= Cophenetic correlation =

Statistical measure of a dendrogram's faithfulness to the data

In statistics, and especially in biostatistics, cophenetic correlation (more precisely, the cophenetic correlation coefficient) is a measure of how faithfully a dendrogram preserves the pairwise distances between the original unmodeled data points. Although it has been most widely applied in the field of biostatistics (typically to assess cluster-based models of DNA sequences, or other taxonomic models), it can also be used in other fields of inquiry where raw data tend to occur in clumps, or clusters. This coefficient has also been proposed for use as a test for nested clusters.

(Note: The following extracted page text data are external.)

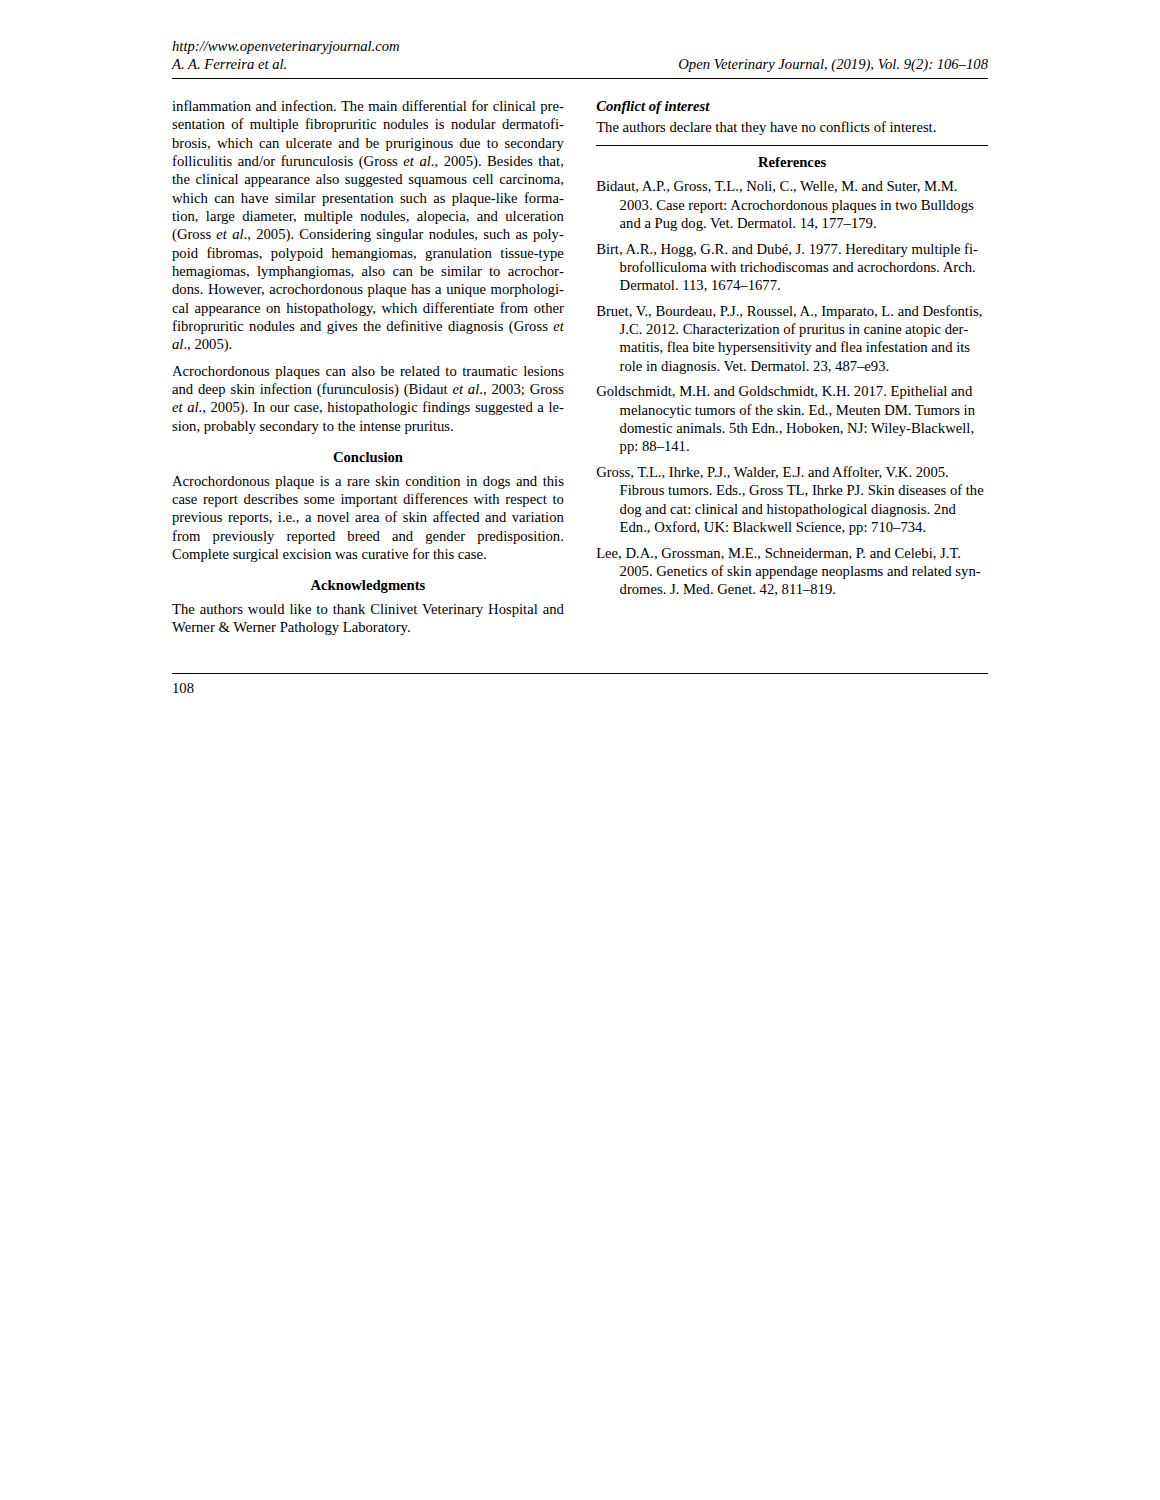http://www.openveterinaryjournal.com A. A. Ferreira et al.
Open Veterinary Journal, (2019), Vol. 9(2): 106–108
inflammation and infection. The main differential for clinical presentation of multiple fibropruritic nodules is nodular dermatofibrosis, which can ulcerate and be pruriginous due to secondary folliculitis and/or furunculosis (Gross et al., 2005). Besides that, the clinical appearance also suggested squamous cell carcinoma, which can have similar presentation such as plaque-like formation, large diameter, multiple nodules, alopecia, and ulceration (Gross et al., 2005). Considering singular nodules, such as polypoid fibromas, polypoid hemangiomas, granulation tissue-type hemagiomas, lymphangiomas, also can be similar to acrochordons. However, acrochordonous plaque has a unique morphological appearance on histopathology, which differentiate from other fibropruritic nodules and gives the definitive diagnosis (Gross et al., 2005).
Acrochordonous plaques can also be related to traumatic lesions and deep skin infection (furunculosis) (Bidaut et al., 2003; Gross et al., 2005). In our case, histopathologic findings suggested a lesion, probably secondary to the intense pruritus.
Conclusion
Acrochordonous plaque is a rare skin condition in dogs and this case report describes some important differences with respect to previous reports, i.e., a novel area of skin affected and variation from previously reported breed and gender predisposition. Complete surgical excision was curative for this case.
Acknowledgments
The authors would like to thank Clinivet Veterinary Hospital and Werner & Werner Pathology Laboratory.
Conflict of interest
The authors declare that they have no conflicts of interest.
References
Bidaut, A.P., Gross, T.L., Noli, C., Welle, M. and Suter, M.M. 2003. Case report: Acrochordonous plaques in two Bulldogs and a Pug dog. Vet. Dermatol. 14, 177–179.
Birt, A.R., Hogg, G.R. and Dubé, J. 1977. Hereditary multiple fibrofolliculoma with trichodiscomas and acrochordons. Arch. Dermatol. 113, 1674–1677.
Bruet, V., Bourdeau, P.J., Roussel, A., Imparato, L. and Desfontis, J.C. 2012. Characterization of pruritus in canine atopic dermatitis, flea bite hypersensitivity and flea infestation and its role in diagnosis. Vet. Dermatol. 23, 487–e93.
Goldschmidt, M.H. and Goldschmidt, K.H. 2017. Epithelial and melanocytic tumors of the skin. Ed., Meuten DM. Tumors in domestic animals. 5th Edn., Hoboken, NJ: Wiley-Blackwell, pp: 88–141.
Gross, T.L., Ihrke, P.J., Walder, E.J. and Affolter, V.K. 2005. Fibrous tumors. Eds., Gross TL, Ihrke PJ. Skin diseases of the dog and cat: clinical and histopathological diagnosis. 2nd Edn., Oxford, UK: Blackwell Science, pp: 710–734.
Lee, D.A., Grossman, M.E., Schneiderman, P. and Celebi, J.T. 2005. Genetics of skin appendage neoplasms and related syndromes. J. Med. Genet. 42, 811–819.
108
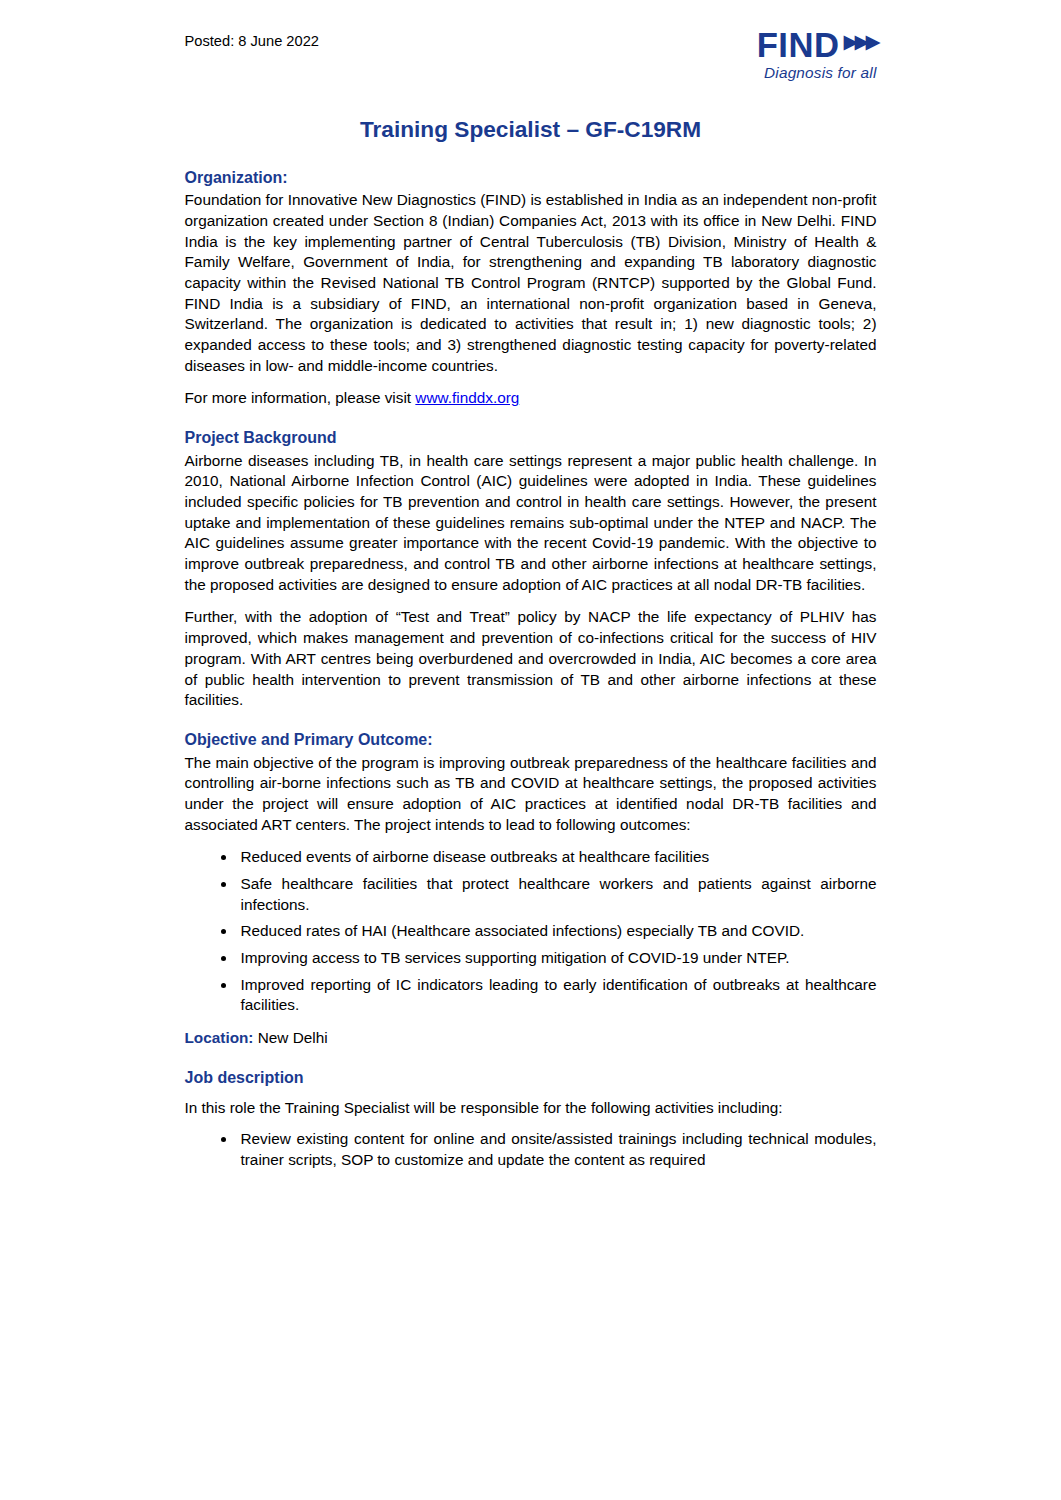Posted: 8 June 2022
FIND▸▸▸
Diagnosis for all
Training Specialist – GF-C19RM
Organization:
Foundation for Innovative New Diagnostics (FIND) is established in India as an independent non-profit organization created under Section 8 (Indian) Companies Act, 2013 with its office in New Delhi. FIND India is the key implementing partner of Central Tuberculosis (TB) Division, Ministry of Health & Family Welfare, Government of India, for strengthening and expanding TB laboratory diagnostic capacity within the Revised National TB Control Program (RNTCP) supported by the Global Fund. FIND India is a subsidiary of FIND, an international non-profit organization based in Geneva, Switzerland. The organization is dedicated to activities that result in; 1) new diagnostic tools; 2) expanded access to these tools; and 3) strengthened diagnostic testing capacity for poverty-related diseases in low- and middle-income countries.
For more information, please visit www.finddx.org
Project Background
Airborne diseases including TB, in health care settings represent a major public health challenge. In 2010, National Airborne Infection Control (AIC) guidelines were adopted in India. These guidelines included specific policies for TB prevention and control in health care settings. However, the present uptake and implementation of these guidelines remains sub-optimal under the NTEP and NACP. The AIC guidelines assume greater importance with the recent Covid-19 pandemic. With the objective to improve outbreak preparedness, and control TB and other airborne infections at healthcare settings, the proposed activities are designed to ensure adoption of AIC practices at all nodal DR-TB facilities.
Further, with the adoption of “Test and Treat” policy by NACP the life expectancy of PLHIV has improved, which makes management and prevention of co-infections critical for the success of HIV program. With ART centres being overburdened and overcrowded in India, AIC becomes a core area of public health intervention to prevent transmission of TB and other airborne infections at these facilities.
Objective and Primary Outcome:
The main objective of the program is improving outbreak preparedness of the healthcare facilities and controlling air-borne infections such as TB and COVID at healthcare settings, the proposed activities under the project will ensure adoption of AIC practices at identified nodal DR-TB facilities and associated ART centers. The project intends to lead to following outcomes:
Reduced events of airborne disease outbreaks at healthcare facilities
Safe healthcare facilities that protect healthcare workers and patients against airborne infections.
Reduced rates of HAI (Healthcare associated infections) especially TB and COVID.
Improving access to TB services supporting mitigation of COVID-19 under NTEP.
Improved reporting of IC indicators leading to early identification of outbreaks at healthcare facilities.
Location: New Delhi
Job description
In this role the Training Specialist will be responsible for the following activities including:
Review existing content for online and onsite/assisted trainings including technical modules, trainer scripts, SOP to customize and update the content as required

==Calculating the cophenetic correlation coefficient==

Suppose that the original data {X_{i}} have been modeled using a cluster method to produce a dendrogram {T_{i}}; that is, a simplified model in which data that are "close" have been grouped into a hierarchical tree. Define the following distance measures.

- $x(i,j) = |X_i-X_j|$, the Euclidean distance between the ith and jth observations.
- $t(i,j)$, the dendrogrammatic distance between the model points $T_i$ and $T_j$. This distance is the height of the node at which these two points are first joined together.

Then, letting $\bar{x}$ be the average of the x(i, j), and letting $\bar{t}$ be the average of the t(i, j), the cophenetic correlation coefficient c is given by

$c = \frac {\sum_{i<j} [x(i,j) - \bar{x}][t(i,j) - \bar{t}]}{\sqrt{\sum_{i<j}[x(i,j)-\bar{x}]^2 \sum_{i<j}[t(i,j)-\bar{t}]^2}}.$

==Software implementation==
It is possible to calculate the cophenetic correlation in R using the dendextend R package.

In Python, the SciPy package also has an implementation.

In MATLAB, the Statistic and Machine Learning toolbox contains an implementation.